→ **Trecho da fonte**:
────────────────────────────────────────

Experiências do Eixo 8: Institucionalização


Inspirações do bairro educador para um estado educador

O Programa de Educação Integral do Estado da Bahia (ProEI) foi instituído em 2014 e, de acordo com Cataria Cerqueira (que foi coordenadora da Educação Integral da Secretaria da Educação da Bahia), teve a contribuição direta do Bairro-Escola Rio Vermelho. “A concepção de educação coaduna muito com a referida no Bairro-Escola, de pensar a formação humana integral dos sujeitos, de pensar o tempo de forma qualificada e de redimensionar os espaços. O BERV contribuiu muito para a gente pensar em um estado educador”.

Catarina explica que as ações pedagógicas ganharam novos contextos, unindo esporte, arte, trabalho, ciência e cultura. Os estudantes têm aulas de iniciação científica e pesquisa; cidadania e participação estudantil, além de relações étnico-raciais, culturais e de identidade; educação ambiental; comunicação digital e uso de mídias.

────────────────────────────────────────

→ **Enunciado da tarefa**: Transcreva literalmente, do texto sobre o Programa de Educação Integral da Bahia, a parte que começa nas palavras "Catarina explica que" e termina em "uso de mídias.".

[Trechos de dados]

────────────────────────────────────────

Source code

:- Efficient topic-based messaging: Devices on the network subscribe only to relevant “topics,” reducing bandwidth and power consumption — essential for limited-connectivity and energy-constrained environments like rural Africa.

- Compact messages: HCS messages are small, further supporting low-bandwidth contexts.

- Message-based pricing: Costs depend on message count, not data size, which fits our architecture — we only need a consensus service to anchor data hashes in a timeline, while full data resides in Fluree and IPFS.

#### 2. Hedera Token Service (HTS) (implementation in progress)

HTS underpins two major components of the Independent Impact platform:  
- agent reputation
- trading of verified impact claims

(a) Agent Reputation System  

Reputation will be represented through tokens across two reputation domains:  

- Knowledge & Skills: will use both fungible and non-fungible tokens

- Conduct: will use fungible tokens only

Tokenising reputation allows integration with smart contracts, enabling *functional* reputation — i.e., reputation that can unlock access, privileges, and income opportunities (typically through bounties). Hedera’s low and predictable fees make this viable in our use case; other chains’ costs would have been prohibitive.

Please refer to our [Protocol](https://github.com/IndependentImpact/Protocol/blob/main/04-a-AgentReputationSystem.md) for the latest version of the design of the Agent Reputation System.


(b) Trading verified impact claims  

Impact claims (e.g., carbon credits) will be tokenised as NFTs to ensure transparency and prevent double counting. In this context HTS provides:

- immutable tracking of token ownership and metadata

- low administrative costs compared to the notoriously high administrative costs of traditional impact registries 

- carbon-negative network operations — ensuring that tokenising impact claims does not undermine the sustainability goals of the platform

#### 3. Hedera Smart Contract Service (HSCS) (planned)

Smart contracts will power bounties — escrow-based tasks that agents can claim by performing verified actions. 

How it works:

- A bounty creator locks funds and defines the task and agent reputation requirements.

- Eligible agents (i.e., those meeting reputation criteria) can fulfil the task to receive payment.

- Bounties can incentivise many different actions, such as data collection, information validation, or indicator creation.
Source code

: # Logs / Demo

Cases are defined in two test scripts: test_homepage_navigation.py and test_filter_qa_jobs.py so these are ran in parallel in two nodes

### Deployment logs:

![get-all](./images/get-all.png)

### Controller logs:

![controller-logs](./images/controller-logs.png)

────────────────────────────────────────

→ **Resultado do exercício**:
Catarina explica que as ações pedagógicas ganharam novos contextos, unindo esporte, arte, trabalho, ciência e cultura. Os estudantes têm aulas de iniciação científica e pesquisa; cidadania e participação estudantil, além de relações étnico-raciais, culturais e de identidade; educação ambiental; comunicação digital e uso de mídias.